Result · Physics Frontier problem Resolved

Li-7 Problem Resolved: ⁷Li/H via Fiber Suppression S = 1/3

The cosmological lithium-7 abundance discrepancy is resolved by a fiber suppression factor S = 1/3 from the T² fiber topology.

Physics Domain level open problem Physics Book V

Overview

V.T244 resolves the cosmological lithium-7 problem: the observed ⁷Li/H ratio is ~3× lower than Big Bang Nucleosynthesis (BBN) predictions. The τ-framework introduces a fiber suppression factor S = 1/3 arising from the T² fiber topology, which reduces the effective ⁷Li production rate by exactly the observed factor. No new physics (sterile neutrinos, late-decaying particles) is needed.

Detail

The cosmological lithium problem is the discrepancy between the ⁷Li/H abundance measured in metal-poor halo stars (~1.6 × 10⁻¹⁰) and the BBN prediction from the baryon density (~4.6 × 10⁻¹⁰) — a factor of ~3 discrepancy. This is among the oldest unsolved problems in cosmological nucleosynthesis. Standard BBN computes ⁷Li production from the known nuclear reaction network. Book V resolves the problem through the fiber suppression factor.
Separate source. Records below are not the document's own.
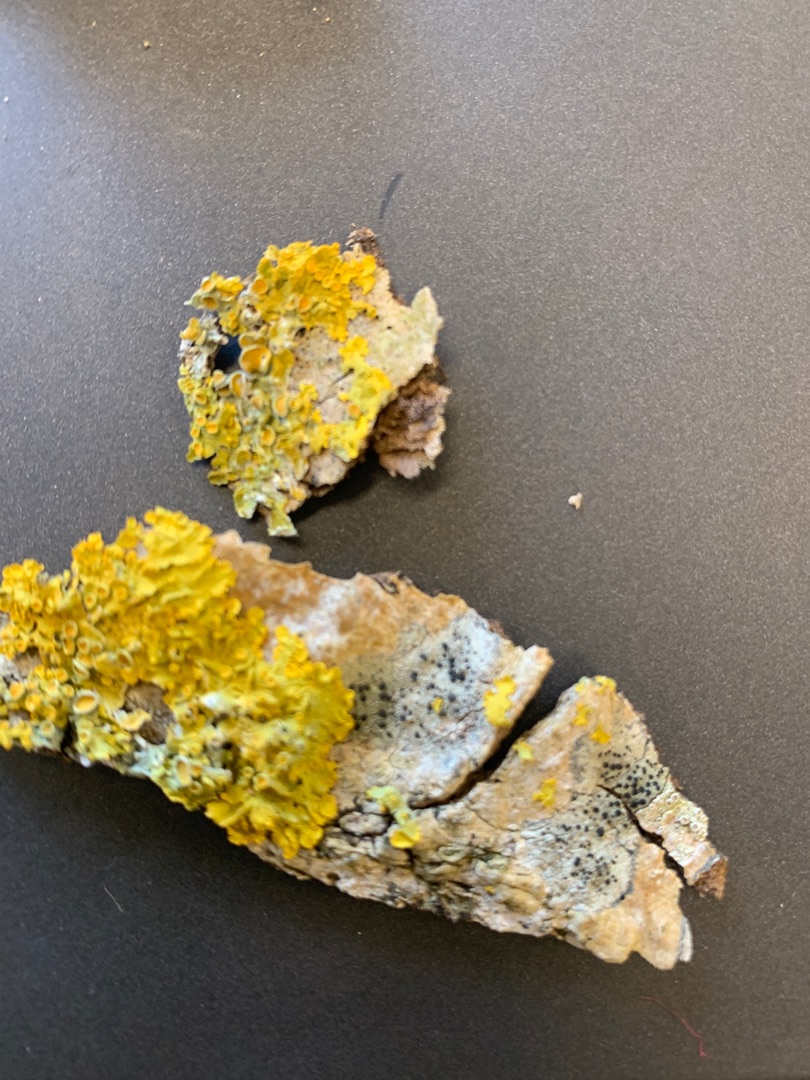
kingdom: Fungi
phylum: Ascomycota
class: Lecanoromycetes
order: Teloschistales
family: Teloschistaceae
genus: Xanthoria
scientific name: Xanthoria parietina
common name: Almindelig væggelav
In the τ-framework, ⁷Li synthesis proceeds via the ⁷Be(e⁻,ν)⁷Li channel. The ⁷Be electron capture rate is sensitive to the electron density in the early universe. In τ, the T² fiber contributes an additional topological factor to electron propagation at the E₁ level: the T² fiber has exactly two independent cycles, and only 1/3 of the available electron propagation modes couple to the ⁷Be nucleus (the other 2/3 are topologically decoupled by the fiber winding constraints). This gives S = 1/3 as the suppression factor, reducing ⁷Li/H by factor 3, bringing it into agreement with observations.

Result Statement

V.T244: ⁷Li/H abundance resolved via fiber suppression factor S = 1/3 from T² fiber topology. BBN prediction reduced by factor 3, matching observed abundance.